Mais aujourd’hui, quelque chose de différent. Une sensation amère, Diego le sent bien. Cette femme n’est venue en consultation qu’une fois, et n’avait pas voulu être examinée. Diego prévient César, cette naissance sera différente.

Cette impression se renforce une fois que le groupe se retrouve en petit comité, dans la tranquillité de la salle.

Les langues se délient, et la jeune femme s’exprime et ose révéler le souvenir de la violence dont elle a été victime dans son pays d’origine : une excision qui l’a blessée jusqu’au plus profond de sa chair, douleur encore présente aujourd’hui. Diego sait qu’aujourd’hui, cette naissance doit compter : il a le pouvoir d’inverser cette violence, en offrant à cette jeune femme un accouchement symbolique de cette société égalitaire dans laquelle il a la chance d’évoluer.

17h04 – Comme d’habitude, le personnel de la maison de naissance se réunit pour un cercle de parole, afin de partager les expériences et apprentissages du jour. Pour la première fois, César prend la parole ce soir, il éprouve le besoin de raconter sa rencontre avec la jeune femme excisée. Il est en effet profondément choqué par cette pratique qu’il pensait ancienne et oubliée. Et pourtant, dans d’autres cultures, le patriarcat semble encore exister, jusqu’à laisser des séquelles visibles sur le corps des femmes. Il est fondamental pour César de s’en rappeler pour mesurer l’évolution de la société dans laquelle il vit. Cela fait en quelque sorte partie de son devoir de mémoire. Et ce soir, il est heureux d’avoir aidé cette jeune femme à se libérer symboliquement de ce patriarcat, en l’aidant à accoucher.
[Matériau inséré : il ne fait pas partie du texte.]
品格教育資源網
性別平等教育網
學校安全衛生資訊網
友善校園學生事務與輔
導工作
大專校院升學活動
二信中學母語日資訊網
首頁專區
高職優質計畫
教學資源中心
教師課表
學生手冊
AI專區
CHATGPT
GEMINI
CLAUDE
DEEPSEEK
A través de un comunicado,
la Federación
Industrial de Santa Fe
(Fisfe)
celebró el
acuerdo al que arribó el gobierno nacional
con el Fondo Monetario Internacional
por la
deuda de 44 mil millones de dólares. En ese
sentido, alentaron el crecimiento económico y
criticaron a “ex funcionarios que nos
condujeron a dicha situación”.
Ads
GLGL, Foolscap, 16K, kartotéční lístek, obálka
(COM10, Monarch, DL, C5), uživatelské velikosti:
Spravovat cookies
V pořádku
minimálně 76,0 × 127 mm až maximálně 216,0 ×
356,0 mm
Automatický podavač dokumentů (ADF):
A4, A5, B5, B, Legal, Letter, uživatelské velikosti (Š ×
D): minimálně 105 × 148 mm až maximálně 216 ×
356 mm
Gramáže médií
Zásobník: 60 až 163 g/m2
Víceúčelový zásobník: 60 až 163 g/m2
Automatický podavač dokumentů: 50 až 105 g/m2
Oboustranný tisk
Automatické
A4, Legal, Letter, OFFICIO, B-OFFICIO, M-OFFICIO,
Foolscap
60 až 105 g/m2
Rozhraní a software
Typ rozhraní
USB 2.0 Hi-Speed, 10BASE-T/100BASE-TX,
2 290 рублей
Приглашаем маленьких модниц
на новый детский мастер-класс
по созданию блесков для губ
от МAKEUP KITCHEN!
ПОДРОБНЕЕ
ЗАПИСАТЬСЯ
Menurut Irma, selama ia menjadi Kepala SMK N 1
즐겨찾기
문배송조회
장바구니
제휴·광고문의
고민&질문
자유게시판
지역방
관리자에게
18h – Diego retrouve César l’air abasourdi à la sortie du cercle de parole, près de la petite serre.

– Alors comment te sens-tu après cette 1ère semaine de stage ? T’as vu, aucune journée ne se ressemble, n’est- ce pas ? Oh et cette femme aujourd’hui, quelle puissance…… »
– Oui, cette femme m’a beaucoup marqué, j’ai eu à la fois de l’empathie pour la douleur liée à son histoire, douleur qu’elle porte jusque dans sa chair, et en même temps beaucoup d’admiration pour cette personnalité si forte. Et toi ! J’ai tellement aimé la manière dont tu t’es dévoué à cet être avec toutes ces cordes à ton arc. Je sais maintenant. C’est sûr ! Je veux être doula.